My friend didn't relent and continued to call the regime intolerant and even chided me for not knowing the difference between a 'forwarded as received message' and an original message.
I then asked him at least to withdraw that message, but my request was turned down. I was indirectly labelled a 'Bhakt,' with some circumlocution of course, and was left to nurse my feeling of hurt.
Another message doing the SM rounds nowadays pertains to the Reserve Bank of India governor.
The message 'accuses' RBI Governor Urjit Patel of being a close relative of the richest business family in India and goes on to add that if not for this proximity, Dr Patel would never have been appointed to his post. (Note: Dr Patel is not related to the family.)

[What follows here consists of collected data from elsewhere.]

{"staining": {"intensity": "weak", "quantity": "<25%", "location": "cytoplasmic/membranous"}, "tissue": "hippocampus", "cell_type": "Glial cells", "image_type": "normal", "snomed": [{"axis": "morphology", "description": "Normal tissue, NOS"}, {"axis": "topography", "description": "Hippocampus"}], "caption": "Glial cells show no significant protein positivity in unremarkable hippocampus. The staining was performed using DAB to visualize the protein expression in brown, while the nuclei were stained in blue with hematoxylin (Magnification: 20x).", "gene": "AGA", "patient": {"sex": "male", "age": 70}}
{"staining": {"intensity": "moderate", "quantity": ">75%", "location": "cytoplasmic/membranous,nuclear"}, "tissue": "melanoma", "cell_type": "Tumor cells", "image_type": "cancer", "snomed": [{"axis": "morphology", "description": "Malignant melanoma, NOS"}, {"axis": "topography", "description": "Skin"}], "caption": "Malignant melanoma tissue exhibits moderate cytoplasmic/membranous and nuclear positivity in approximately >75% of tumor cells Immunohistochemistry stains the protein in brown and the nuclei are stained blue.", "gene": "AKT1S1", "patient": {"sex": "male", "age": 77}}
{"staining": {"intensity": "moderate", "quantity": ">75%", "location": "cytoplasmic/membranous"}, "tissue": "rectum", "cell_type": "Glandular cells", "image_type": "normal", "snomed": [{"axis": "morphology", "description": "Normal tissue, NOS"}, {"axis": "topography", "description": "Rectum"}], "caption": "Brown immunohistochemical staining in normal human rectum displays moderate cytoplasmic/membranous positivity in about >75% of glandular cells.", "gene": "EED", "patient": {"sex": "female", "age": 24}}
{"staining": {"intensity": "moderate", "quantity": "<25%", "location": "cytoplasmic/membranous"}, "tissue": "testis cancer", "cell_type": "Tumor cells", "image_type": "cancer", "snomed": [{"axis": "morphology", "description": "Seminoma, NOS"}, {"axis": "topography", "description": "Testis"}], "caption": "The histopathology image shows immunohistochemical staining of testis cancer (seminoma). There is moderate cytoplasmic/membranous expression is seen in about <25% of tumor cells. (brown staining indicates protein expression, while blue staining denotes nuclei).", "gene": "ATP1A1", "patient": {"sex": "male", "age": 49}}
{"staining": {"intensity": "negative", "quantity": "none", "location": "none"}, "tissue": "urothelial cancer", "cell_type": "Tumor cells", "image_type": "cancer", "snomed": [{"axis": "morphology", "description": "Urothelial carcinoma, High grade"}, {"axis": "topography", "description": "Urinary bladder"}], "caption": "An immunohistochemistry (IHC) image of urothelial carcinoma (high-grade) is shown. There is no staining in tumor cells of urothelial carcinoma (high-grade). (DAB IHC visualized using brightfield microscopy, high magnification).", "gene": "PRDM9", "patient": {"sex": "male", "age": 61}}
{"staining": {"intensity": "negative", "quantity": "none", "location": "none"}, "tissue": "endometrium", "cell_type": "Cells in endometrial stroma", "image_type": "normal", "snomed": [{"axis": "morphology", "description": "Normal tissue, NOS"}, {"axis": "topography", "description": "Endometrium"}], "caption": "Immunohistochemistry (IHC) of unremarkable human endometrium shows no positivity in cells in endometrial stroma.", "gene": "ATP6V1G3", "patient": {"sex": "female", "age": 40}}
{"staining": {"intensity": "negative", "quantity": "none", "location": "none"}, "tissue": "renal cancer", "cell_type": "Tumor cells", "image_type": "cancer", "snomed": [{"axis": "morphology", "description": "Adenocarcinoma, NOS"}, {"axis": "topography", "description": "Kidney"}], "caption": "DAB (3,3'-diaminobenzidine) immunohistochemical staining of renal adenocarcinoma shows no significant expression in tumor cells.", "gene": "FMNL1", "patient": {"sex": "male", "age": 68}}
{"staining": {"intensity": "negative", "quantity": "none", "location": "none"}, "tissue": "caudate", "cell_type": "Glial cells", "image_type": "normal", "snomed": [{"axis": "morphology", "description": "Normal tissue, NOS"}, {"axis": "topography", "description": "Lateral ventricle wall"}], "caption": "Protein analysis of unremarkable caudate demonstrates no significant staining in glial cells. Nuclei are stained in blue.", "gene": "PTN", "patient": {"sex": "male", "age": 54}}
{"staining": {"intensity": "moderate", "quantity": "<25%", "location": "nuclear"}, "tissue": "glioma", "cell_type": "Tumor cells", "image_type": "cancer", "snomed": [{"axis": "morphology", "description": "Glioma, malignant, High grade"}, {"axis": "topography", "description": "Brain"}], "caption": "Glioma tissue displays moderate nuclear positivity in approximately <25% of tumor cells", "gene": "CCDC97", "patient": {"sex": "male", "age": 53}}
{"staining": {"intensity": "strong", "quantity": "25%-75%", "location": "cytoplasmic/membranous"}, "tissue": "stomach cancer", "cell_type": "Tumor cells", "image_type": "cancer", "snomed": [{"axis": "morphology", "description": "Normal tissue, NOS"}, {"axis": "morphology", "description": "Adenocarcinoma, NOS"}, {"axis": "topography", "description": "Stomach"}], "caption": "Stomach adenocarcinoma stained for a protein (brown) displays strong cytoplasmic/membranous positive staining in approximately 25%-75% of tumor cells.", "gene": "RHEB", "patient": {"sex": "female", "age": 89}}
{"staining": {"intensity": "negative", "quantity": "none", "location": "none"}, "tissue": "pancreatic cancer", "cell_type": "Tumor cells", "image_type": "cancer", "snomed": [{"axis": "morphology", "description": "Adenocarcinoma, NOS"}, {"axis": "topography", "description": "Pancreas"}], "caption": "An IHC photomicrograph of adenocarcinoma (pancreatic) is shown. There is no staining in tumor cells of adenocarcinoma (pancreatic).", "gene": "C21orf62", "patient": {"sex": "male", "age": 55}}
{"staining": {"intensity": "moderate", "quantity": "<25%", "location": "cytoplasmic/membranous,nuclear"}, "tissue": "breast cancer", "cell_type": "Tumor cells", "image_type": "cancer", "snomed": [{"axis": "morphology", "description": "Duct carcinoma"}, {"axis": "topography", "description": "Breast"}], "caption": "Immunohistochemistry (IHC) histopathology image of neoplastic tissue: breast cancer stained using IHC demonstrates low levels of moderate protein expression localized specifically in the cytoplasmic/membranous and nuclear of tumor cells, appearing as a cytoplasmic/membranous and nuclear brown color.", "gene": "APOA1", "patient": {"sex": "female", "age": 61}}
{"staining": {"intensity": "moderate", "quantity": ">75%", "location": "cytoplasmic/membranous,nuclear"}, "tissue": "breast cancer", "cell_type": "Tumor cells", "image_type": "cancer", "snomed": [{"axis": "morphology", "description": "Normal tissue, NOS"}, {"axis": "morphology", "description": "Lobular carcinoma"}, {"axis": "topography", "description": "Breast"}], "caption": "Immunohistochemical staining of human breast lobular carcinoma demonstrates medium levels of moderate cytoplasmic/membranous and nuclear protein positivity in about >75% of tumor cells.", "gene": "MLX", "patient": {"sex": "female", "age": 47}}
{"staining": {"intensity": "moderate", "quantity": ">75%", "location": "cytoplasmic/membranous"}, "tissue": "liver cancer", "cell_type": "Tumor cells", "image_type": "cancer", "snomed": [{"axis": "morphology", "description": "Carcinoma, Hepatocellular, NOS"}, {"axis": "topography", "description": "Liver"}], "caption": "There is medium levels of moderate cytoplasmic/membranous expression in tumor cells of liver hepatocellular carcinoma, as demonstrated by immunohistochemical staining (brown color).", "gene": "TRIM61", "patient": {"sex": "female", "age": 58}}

The message has been forwarded across many WhatsApp groups and is not only acerbic and pungent, it shows scant disregard for the RBI governor's achievements.
It is well known that Dr Urjit Patel was handpicked by then prime minister Dr Manmohan Singh as RBI deputy governor some years ago. Dr Singh held Dr Patel in high esteem and it is on record that he felt that Dr Patel was an asset to India.
I can bear the Sonam Gupta jokes and the Kejriwal jokes and jokes built around Modi's 56-inch chest and around Rahul Gandhi's intellect, but to hurl vicious and vile allegations against CMs and the Leader of the Opposition or against the PM of the country are acts of spreading intellectual terror across social media and I would like each one of us to condemn them.
The users of social media must introspect what kind of culture they want to build around this powerful vehicle of communication.
There are laws in place against spreading rumours on the Web, but it is difficult for the enforcement agencies to take action against people who may be far too many to be booked.
Maybe it is best that the users of SM regulate themselves. And if the trolling continues, the user who initiates or forwards vile and venom should be blocked by his friends and followers.
Social media came into being to represent the voice of the multitudes.
Let its spirit not be killed by those who are meant to gain by its existence.